Yes, Virginia, it is possible to share the holiday with your ex and kids and make it a happy one! Celebrating together has benefits: it keeps children from having to do double-duty on the holiday, race between households, or miss being with one parent. Think you and your ex are up to the challenge of a family holiday? Read on for some tips on how to make your shared holiday successful.
- Start A New Tradition. Don’t try to recreate the past. It may not be feasible to celebrate on the same day and time, have the same decorations, and serve the same food as you once did. Accept that you’re starting a new chapter as a divorced family and put a new spin on the holiday. For example, gather on New Year’s instead of Christmas morning; invite your ex’s new partner (and ask them to bring their favorite meal); introduce a new tradition such as caroling or Secret Santa gifting. This will help you keep the focus on your future, and a positive co-parenting relationship.
- Realize It’s Time-Limited. Got grievances? Put them aside for just one day! Remember the family events you attended as a child? You may not have had the warm-and-fuzzies for Aunt Jane or Grandpa Lou, but you could be polite and tolerate them for a short time. So if you find yourself annoyed by the antics of your ex and/or your ex’s new partner, remember to “make nice” for the sake of your children.
- Prepare For The Event. Do a “run-through” with your ex ahead of time. Come to an agreement about new partners — invite them or not? Note: This is not the day to introduce a new partner to the children. It’s also important to involve each other in the planning so it feels like a team effort: who’s cooking what? What will the festivities include? How will you sign gift cards – just from the two of you, or from new partners as well? And here’s a tip for large, blended families: clarify gift-giving etiquette and mind holiday budgets by deciding who’s giving what to whom.
- Be Mindful Of Communication. It’s not enough just to speak politely. Kids pick up on body language and the general “vibe” in the room. If your verbal communication is diplomatic, but your non-verbal communication is hostile, the clash will confuse your children and drain the holiday spirit right out of the holiday.
- Overstay Your Welcome. If you’ve decided the event will take place at your ex’s home, consider setting a time limit. Knowing that you will only be there for a short period will make it easier for all the adults to keep things festive.

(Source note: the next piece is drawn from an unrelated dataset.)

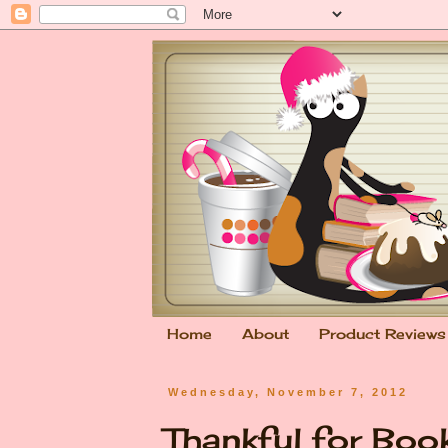
Home
About
Product Reviews
Wednesday, November 7, 2012
Thankful for Bo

- Give New Partners And Their Kids The Cold Shoulder. Don’t divide camps by ignoring your ex’s new partner and their children. Remember that you’re showing your kids how well-behaved adults behave! Be sure to take an interest in everyone there. And don’t forget to bring a gift, even if it’s a small item, for the new people in your children’s lives.

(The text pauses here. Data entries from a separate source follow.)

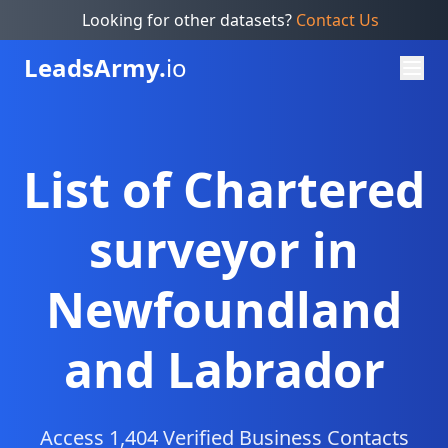
Looking for other datasets?
Contact Us
Leads
Army.
io
List of Chartered
surveyor in
Newfoundland
and Labrador
Access 1,404 Verified Business Contacts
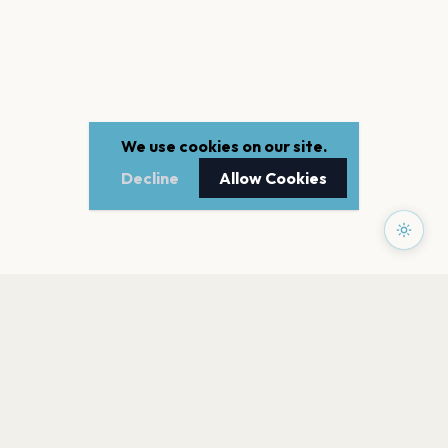
We use cookies on our site.
Decline
Allow Cookies
PAGES
Home
Events
Artists
Shop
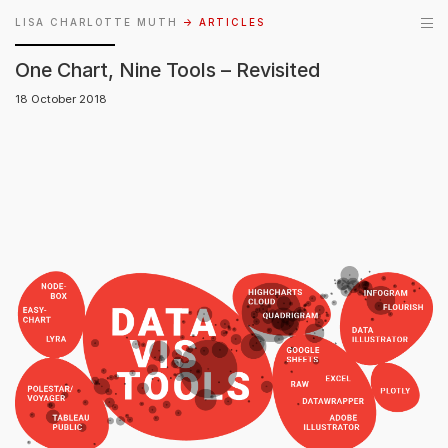
LISA CHARLOTTE MUTH
→ ARTICLES
One Chart, Nine Tools – Revisited
18 October 2018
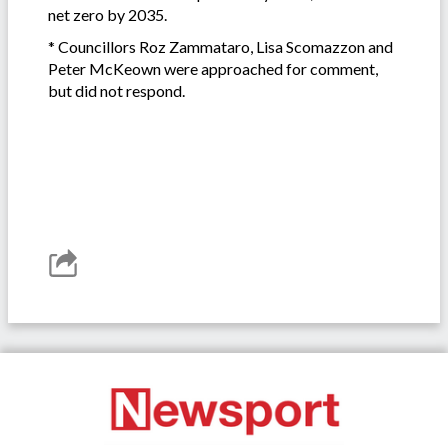
net zero by 2035.
* Councillors Roz Zammataro, Lisa Scomazzon and
Peter McKeown were approached for comment,
but did not respond.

- Go rogue. Stick to the plan. If you agreed that your new partner wouldn’t attend, don’t give your ex a jolt by having them in tow. Similarly, don’t upstage your co-parent by giving the kids a different (and more expensive) present than you promised.

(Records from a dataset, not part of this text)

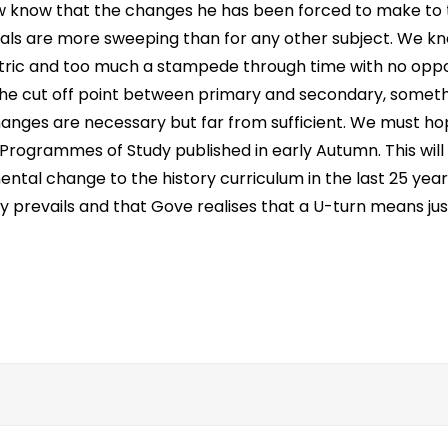
 know that the changes he has been forced to make to t
als are more sweeping than for any other subject. We k
ntric and too much a stampede through time with no oppo
 the cut off point between primary and secondary, someth
 changes are necessary but far from sufficient. We must h
he Programmes of Study published in early Autumn. This will
ental change to the history curriculum in the last 25 yea
ty prevails and that Gove realises that a U-turn means jus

- Make A Dramatic Exit. Don’t ruin the day with a self-centered departure: getting emotional, dissing the way your ex and new partner hosted the event, or bragging to your kids about all the bells and whistles they’ll get when they come back to you. Your kids don’t need fancier presents or a 5-star vacation; they need to relax and enjoy their holiday.
A final, but critical note: don’t attempt a shared gathering if you and your ex have an acrimonious relationship. It’s far better for your kids to split their time with the two of you than have their holiday ruined by fighting or icy interactions. It will be a gift to everyone to avoid conflict.